Why find out about the alphabet? Spiritual ideas and concepts are often passed along in written form. (There is an Alphabet Museum near Waxhaw, NC, jaars.org/museum, 704 843-6000.)
A: Ancient Egyptians wrote the letter upside down, or we do, creating a symbol that resembled a bull with horns.
B: This letter is a pictograph of a house rotated to the right. With numbers, you won’t use a single letter “b” until you reach one billion.
C: C was originally the Phoenician symbol for camel (gimel). Benjamin Franklin wanted to banish C from the alphabet—along with J, Q, W, and X. He wanted to simplify the English language.
D: D-day means “day-day”. June 5, 1944, was D-1 in Europe.
E: “E” is used more often than any other letter. It appears in 11 percent of all words. This letter is a pictograph of enthusiasm by a human being—arms are up-right.
F: The lowest grade in school was “E”. Professors worried that students would think the grade meant “excellent”. Nowadays “F” means “failed”.
G: The Romans created the G from the letter C.
H: Brits pronounce “H” two ways: ‘aitch’ and ‘haitch.’ Accents that dropped the “H” from words are considered lower class.
I: The dot over the letters “i” and “j” are called a “tittle”.
J: J is the youngest letter to be added to the alphabet. “J” and “Q” do not appear on the periodic table.
K: In baseball “K” means “struck out”.
L: The Roman numeral for 50.
M: When you say “M” your lips touch.
N: The Phoenician word for “water” was “nun”. The Aramaic word “nun” meant “fish” The “N” is a pictorial of a crashing wave.
O: Four letters (A, E, O, L) are doubled at the beginning of these English words: aardvark, eel, ooze, llama.
P: This letter needs no help: pap, pep, pip, pop, pup.
Q: One out of every 510 English letters is a Q.
R: The letter R is referred to as the canine letter.

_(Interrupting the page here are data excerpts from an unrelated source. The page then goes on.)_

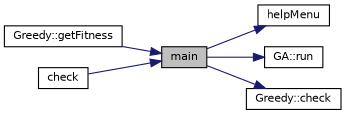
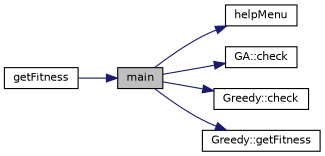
  digraph {
    rankdir=LR
    node [color=black fillcolor=white fontname=Helvetica fontsize=10 shape=record style=filled]
    edge [color=midnightblue fontname=Helvetica fontsize=10 labelfontname=Helvetica labelfontsize=10 style=solid]
    n1 [fillcolor=grey75 fontcolor=black height=0.2 label=main width=0.4]
    n2 [height=0.2 label=helpMenu width=0.4]
-   n3 [height=0.2 label="GA::run" width=0.4]
+   n3 [height=0.2 label="GA::check" width=0.4]
    n4 [height=0.2 label="Greedy::check" width=0.4]
    n5 [height=0.2 label="Greedy::getFitness" width=0.4]
-   n6 [height=0.2 label=check width=0.4]
+   n6 [height=0.2 label=getFitness width=0.4]
    n1 -> n2
    n1 -> n3
    n1 -> n4
-   n5 -> n1
+   n1 -> n5
    n6 -> n1
  }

In Latin, the way speakers trilled the R sounded like a growling dog.
S: There was a “long S” that resembled the letter ‘f’ but was pronounced as “s” or "ss".
T: The term “T-shirt” got its name for the ‘T’ shape of the body and sleeves.
U: Before the 1500s, “U” and “V” were used interchangeably as a vowel or a consonant.
V. V is the only letter in the English language that is never silent.
W: The Latin alphabet did not have a letter to represent the sound /w/ in Old English: scribes just wrote it as “uu”.
X: The mathematician René Descartes used the last three letters of the alphabet to represent unknown quantities in his math book “The Geometry”.
Y: “Y” functions as a vowel and a consonant. Consider “myth” (vowel) and then “young” (consonant).
Z: Believe it or not, the letter Z has not always been the last letter of the alphabet; in the Greek alphabet, it was the seventh letter.